Second, let’s look at adoption which is another area where we as a society have abused God’s principles. The story of redemption says that God has redeemed us from the curse of sin and has made us into sons, heirs of his kingdom. We are no longer slaves, but sons (Galatians 4:4-7). We who were not part of God’s family have been grafted into His family and have been given the full benefits that come with being a rightful heir. The privileges are immeasurable and I know for a fact that I do not grasp it fully but I believe it by faith. Adoption, as you see, did not start with us. We did not come up with the idea and when we look at the way we adopt in our society, is it any wonder it is a failure? Not many Christians think of adoption as something important they should do or participate in but God is all about adoption. From the very beginning, God has been named the Father to the fatherless and He has not changed (Psalm 68:5). Since we did not come up with the idea of adoption, we ought to look to God to show us how to adopt. Adoption in our society is convoluted, based on preferences, wants and desires. Often, we go for it as a last recourse when our options are non-existent or limited. The results of our parenting in such cases are evident. The adopted child who was meant to be receiving the love he or she did not have is now deprived of it and his/her condition is even worse than the first. Moreover, the system is inadequate and flawed so there are often more harm done than good. Once again, this happens mainly because we do not look to the One who has come up with that idea. I may not know much about adoption but as an adopted child of God, I know it is beautiful. It is not the easiest but it is beautiful. God adopted us, filthy people into His pure and magnificent family, He made us His own.
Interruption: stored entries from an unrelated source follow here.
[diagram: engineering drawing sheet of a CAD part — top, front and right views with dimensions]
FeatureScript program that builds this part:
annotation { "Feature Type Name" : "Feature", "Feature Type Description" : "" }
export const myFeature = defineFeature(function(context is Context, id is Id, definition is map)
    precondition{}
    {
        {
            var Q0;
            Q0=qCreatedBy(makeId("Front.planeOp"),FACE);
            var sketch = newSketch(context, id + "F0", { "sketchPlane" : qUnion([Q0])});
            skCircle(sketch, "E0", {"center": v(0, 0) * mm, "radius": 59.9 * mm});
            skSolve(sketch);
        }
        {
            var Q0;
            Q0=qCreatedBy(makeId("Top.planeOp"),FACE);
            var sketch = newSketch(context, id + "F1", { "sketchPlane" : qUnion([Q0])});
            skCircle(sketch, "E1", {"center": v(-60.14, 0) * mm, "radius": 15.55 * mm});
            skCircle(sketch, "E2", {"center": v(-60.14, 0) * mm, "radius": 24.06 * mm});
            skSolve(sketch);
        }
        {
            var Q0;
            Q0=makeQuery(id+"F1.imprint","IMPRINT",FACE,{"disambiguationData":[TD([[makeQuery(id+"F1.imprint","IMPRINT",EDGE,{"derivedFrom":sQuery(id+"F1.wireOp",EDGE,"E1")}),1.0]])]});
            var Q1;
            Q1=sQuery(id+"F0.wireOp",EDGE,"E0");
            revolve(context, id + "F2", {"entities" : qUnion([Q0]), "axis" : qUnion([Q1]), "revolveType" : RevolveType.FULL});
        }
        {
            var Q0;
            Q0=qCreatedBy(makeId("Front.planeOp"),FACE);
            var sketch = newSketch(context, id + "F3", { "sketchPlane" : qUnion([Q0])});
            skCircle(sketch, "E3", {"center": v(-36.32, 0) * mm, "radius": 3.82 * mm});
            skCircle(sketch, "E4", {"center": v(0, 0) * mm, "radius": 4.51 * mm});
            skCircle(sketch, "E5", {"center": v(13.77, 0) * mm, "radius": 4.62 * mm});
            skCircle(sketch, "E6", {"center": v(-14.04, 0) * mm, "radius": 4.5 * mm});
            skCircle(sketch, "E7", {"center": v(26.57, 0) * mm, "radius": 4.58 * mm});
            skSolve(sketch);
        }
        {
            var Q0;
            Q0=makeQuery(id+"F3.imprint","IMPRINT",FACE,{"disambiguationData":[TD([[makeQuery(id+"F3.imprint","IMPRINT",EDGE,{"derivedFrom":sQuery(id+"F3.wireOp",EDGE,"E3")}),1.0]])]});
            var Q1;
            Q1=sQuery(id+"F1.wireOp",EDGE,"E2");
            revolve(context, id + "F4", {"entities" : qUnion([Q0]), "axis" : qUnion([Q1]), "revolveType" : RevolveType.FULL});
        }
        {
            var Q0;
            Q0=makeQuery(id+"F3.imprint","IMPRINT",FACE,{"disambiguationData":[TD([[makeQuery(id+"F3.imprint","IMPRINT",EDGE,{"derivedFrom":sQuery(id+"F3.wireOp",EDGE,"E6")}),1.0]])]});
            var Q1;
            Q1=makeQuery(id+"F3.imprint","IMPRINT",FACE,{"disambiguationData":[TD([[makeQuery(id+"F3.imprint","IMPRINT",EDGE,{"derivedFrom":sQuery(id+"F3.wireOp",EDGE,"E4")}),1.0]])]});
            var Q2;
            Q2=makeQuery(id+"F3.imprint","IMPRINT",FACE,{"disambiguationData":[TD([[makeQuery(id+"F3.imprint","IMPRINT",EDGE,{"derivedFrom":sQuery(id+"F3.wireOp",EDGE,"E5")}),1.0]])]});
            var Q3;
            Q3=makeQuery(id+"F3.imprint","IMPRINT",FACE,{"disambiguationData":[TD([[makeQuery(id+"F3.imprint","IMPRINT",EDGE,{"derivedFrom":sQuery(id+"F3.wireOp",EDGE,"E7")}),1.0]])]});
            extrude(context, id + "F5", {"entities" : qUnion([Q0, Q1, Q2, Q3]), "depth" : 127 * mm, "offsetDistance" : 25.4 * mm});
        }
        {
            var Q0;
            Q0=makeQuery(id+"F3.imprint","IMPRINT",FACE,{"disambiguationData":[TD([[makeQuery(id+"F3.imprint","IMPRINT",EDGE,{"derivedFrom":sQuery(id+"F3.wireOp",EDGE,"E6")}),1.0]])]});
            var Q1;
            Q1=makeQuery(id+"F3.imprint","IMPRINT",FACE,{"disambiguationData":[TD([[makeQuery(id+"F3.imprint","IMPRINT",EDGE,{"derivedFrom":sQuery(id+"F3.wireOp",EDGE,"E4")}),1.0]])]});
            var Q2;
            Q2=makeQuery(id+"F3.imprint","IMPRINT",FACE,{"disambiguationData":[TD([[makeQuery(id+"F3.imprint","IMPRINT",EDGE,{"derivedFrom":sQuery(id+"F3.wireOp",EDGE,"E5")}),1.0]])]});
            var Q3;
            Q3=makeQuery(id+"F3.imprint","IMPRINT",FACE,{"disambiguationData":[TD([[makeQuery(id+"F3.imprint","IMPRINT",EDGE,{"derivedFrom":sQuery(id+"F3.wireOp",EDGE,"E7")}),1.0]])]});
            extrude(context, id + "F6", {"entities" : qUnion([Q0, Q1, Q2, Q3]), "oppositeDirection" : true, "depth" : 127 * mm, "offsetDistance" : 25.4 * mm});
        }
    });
He displayed long-suffering, love, kindness and everything Paul laid in 1 Corinthians and in the end, He won us over and we can testify that this is good. Why would we not do the same for the children He places on our path?

It seems to me that everything in the Christian life boils down to our surrender. I pray we become people who easily surrender, people who do not seek their personal interest but the interest of others, people who are willing to die and die constantly to their flesh. It is not easy but as Jesus will say “take heart! I have overcome the world” (John 16:33). Amen.